Service level objectives (SLOs)

Service Level Objectives (SLOs) are important tools for observability that organizations can use to monitor the performance and availability of their services in a systematic and objective way. SLOs enable you to define clear targets for system performance to help in identifying degraded user experience and platform instability. Also, SLOs can be used to track the performance of a service over time to enable organizations to identify trends and patterns in service performance.

  • Do you want to monitor the availability of your applications?
  • Do you want to monitor the latency of your websites?
  • Do you want to monitor the success rate of your synthetic tests?
  • Do you want to customize which calls are good or bad and track them?

Users can set a target for system performance over a time based on the indicator provided. When the target is not reached, further analysis can be completed to determine the cause of the degraded performance.

Terminology

Service level indicator (SLI): Defines the defined quantitative measure of one characteristic of the level of service that is provided to a customer. Common examples include the error rate or response latency of a service. The type of SLI is represented by the Blueprint in the configuration of the SLO.

SLO target: Defines the target value for the SLO that is measured by a SLI. As an example, the SLO might specify that a particular SLI is 99.9% of the defined time.

SLO status: The current evaluation of the SLI over the SLO time window, expressed as a percentage. The status is used to determine if the service is meeting the objectives specified by the SLO target.

Error Budget: The specified target value of an SLO implicitly defines a limited budget where the service is allowed to not work fully reliably. This error budget allows the incorporation of planned or unplanned downtime of the service that is unavoidable in practice.

Burn Rate: A unitless value that measures how quickly a service consumes its error budget in relation to the target length of its service level objective (SLO). The goal of burn rate is to detect conditions that might result in an SLO violation before it happens.

SLOs in Instana

Instana supports the creation and management of SLOs for multipe entity and indicator types.

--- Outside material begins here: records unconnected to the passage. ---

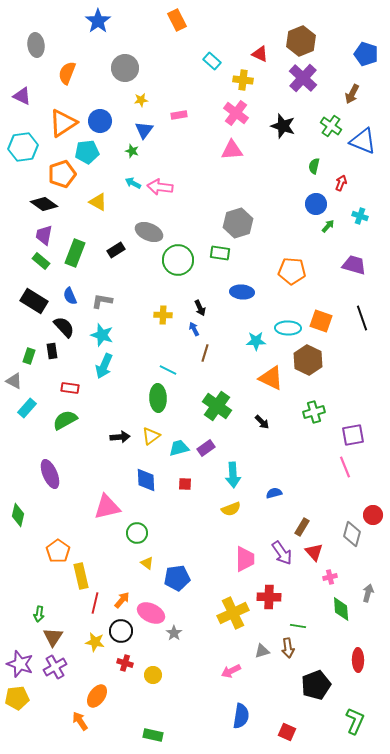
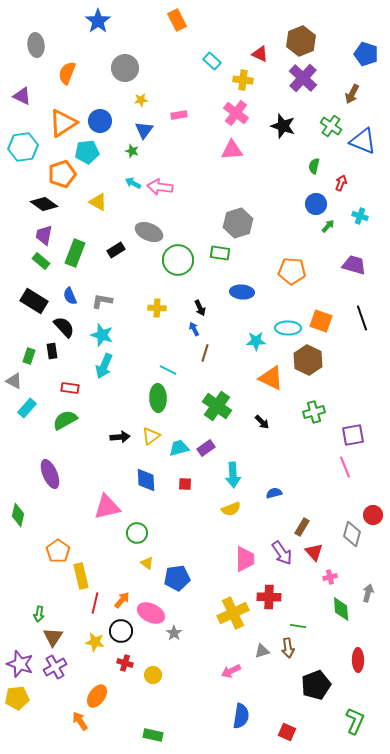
yellow cross at (163, 315): moved 6 px left, 7 px up
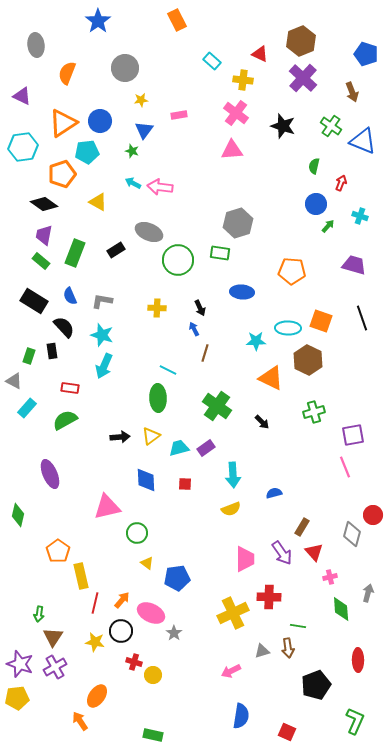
brown arrow at (352, 94): moved 2 px up; rotated 48 degrees counterclockwise
red cross at (125, 663): moved 9 px right, 1 px up
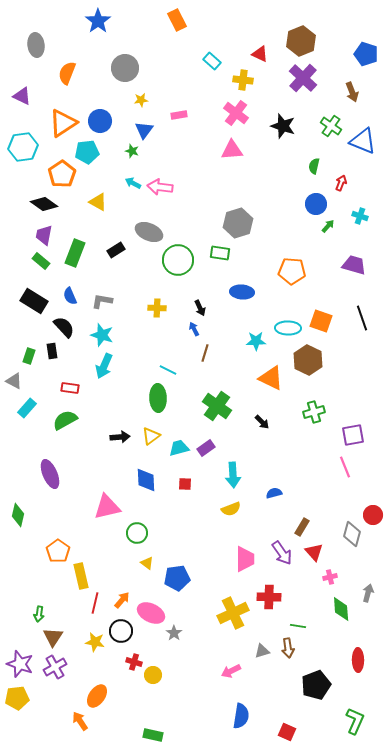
orange pentagon at (62, 174): rotated 16 degrees counterclockwise
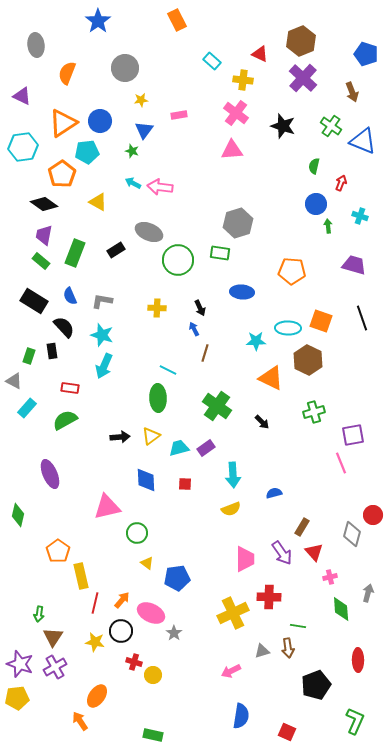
green arrow at (328, 226): rotated 48 degrees counterclockwise
pink line at (345, 467): moved 4 px left, 4 px up
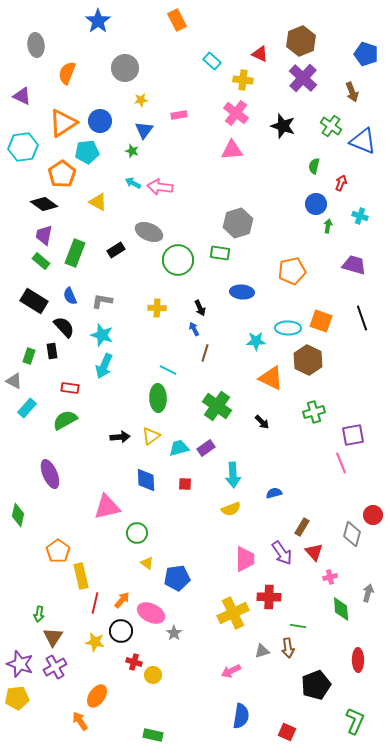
green arrow at (328, 226): rotated 16 degrees clockwise
orange pentagon at (292, 271): rotated 16 degrees counterclockwise
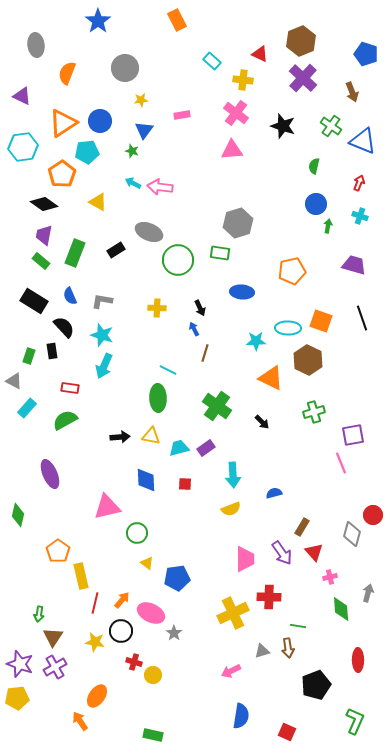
pink rectangle at (179, 115): moved 3 px right
red arrow at (341, 183): moved 18 px right
yellow triangle at (151, 436): rotated 48 degrees clockwise
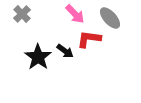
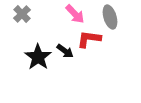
gray ellipse: moved 1 px up; rotated 25 degrees clockwise
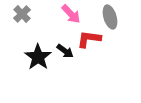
pink arrow: moved 4 px left
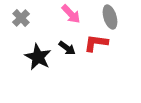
gray cross: moved 1 px left, 4 px down
red L-shape: moved 7 px right, 4 px down
black arrow: moved 2 px right, 3 px up
black star: rotated 8 degrees counterclockwise
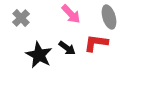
gray ellipse: moved 1 px left
black star: moved 1 px right, 2 px up
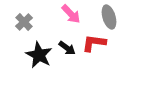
gray cross: moved 3 px right, 4 px down
red L-shape: moved 2 px left
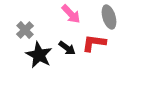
gray cross: moved 1 px right, 8 px down
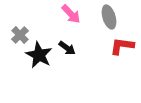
gray cross: moved 5 px left, 5 px down
red L-shape: moved 28 px right, 3 px down
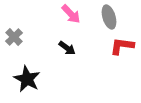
gray cross: moved 6 px left, 2 px down
black star: moved 12 px left, 24 px down
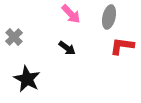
gray ellipse: rotated 30 degrees clockwise
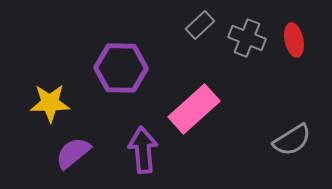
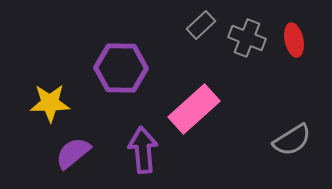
gray rectangle: moved 1 px right
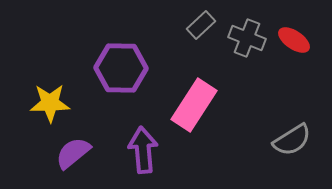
red ellipse: rotated 44 degrees counterclockwise
pink rectangle: moved 4 px up; rotated 15 degrees counterclockwise
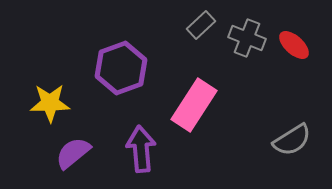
red ellipse: moved 5 px down; rotated 8 degrees clockwise
purple hexagon: rotated 21 degrees counterclockwise
purple arrow: moved 2 px left, 1 px up
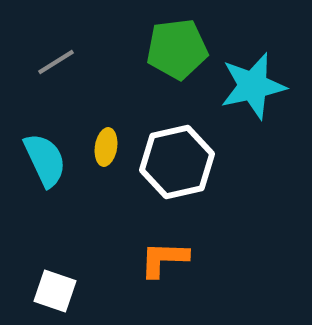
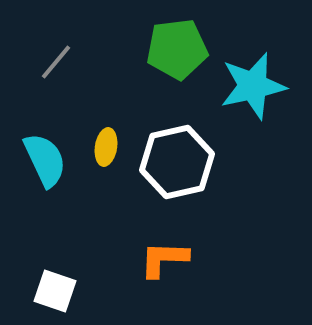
gray line: rotated 18 degrees counterclockwise
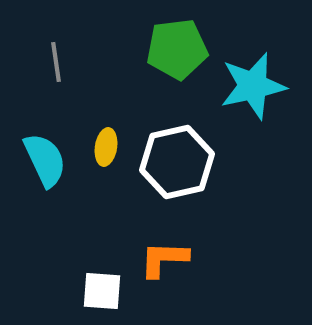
gray line: rotated 48 degrees counterclockwise
white square: moved 47 px right; rotated 15 degrees counterclockwise
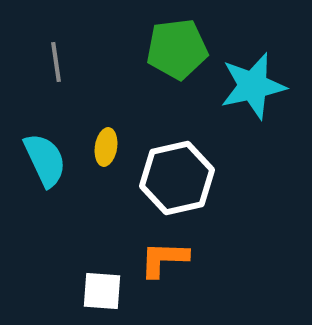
white hexagon: moved 16 px down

To access the Service levels area, click Service Levels in the navigation menu. You can view the list of existing SLOs, select an SLO to view a detailed dashboard, and create new SLOs.

You can create custom dashboard widgets for your SLOs and Apdex measurements.

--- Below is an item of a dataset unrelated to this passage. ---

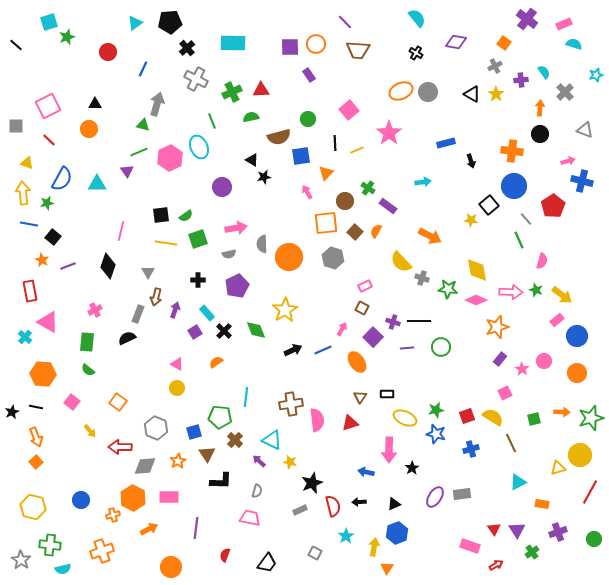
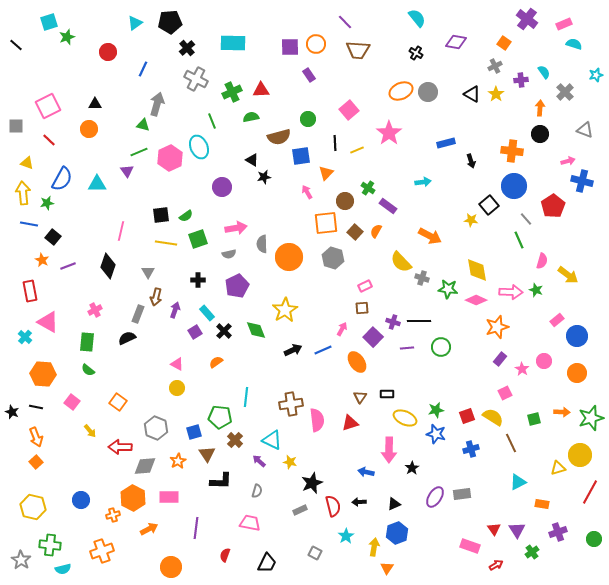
yellow arrow at (562, 295): moved 6 px right, 20 px up
brown square at (362, 308): rotated 32 degrees counterclockwise
black star at (12, 412): rotated 24 degrees counterclockwise
pink trapezoid at (250, 518): moved 5 px down
black trapezoid at (267, 563): rotated 10 degrees counterclockwise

You can configure Smart Alerts for your SLOs to notify users when thresholds for status, error budget or burn rate are exceeded on your SLO.

Configuration of Instana SLOs can be automated with API or Terraform, and SLO data can be imported into Grafana. For more information, see SLO Integrations.

For examples and troubleshooting information, see SLO Getting Started.

SLO dashboard

SLO Legacy

SLO widgets from previous iterations of Instana SLOs remain supported, and are now referred to as SLO Legacy in the custom dashboard widgets. The SLO Legacy widgets and associated SLI configurations do not have any current integration with SLOs created in the SLO dashboard. For more information, see Service level objectives widgets (legacy).

SLO Lite

SLO widgets used on self-hosted Classic Edition (Docker) are still supported, and are now referred to as SLO Lite in the custom dashboard widgets. SLO Lite has limited capability and only widgets for Application SLOs are available. These widgets and indicator configurations cannot be migrated into the current SLO dashboard. For more information, see Service level objectives widgets (lite).

Installation Options

SLOs are supported on Instana SaaS, Standard Edition, and Custom Edition. Only the SLO Lite configuration is supported on Classic Edition.

Data retention

The metric data used to calculate SLOs is retained according to the granularity of the time window configuration as follows:

  • Time-based minute granularity data: 13 months
  • Event-based minute granularity data: 48 hours
  • Event-based hour granularity data: 13 months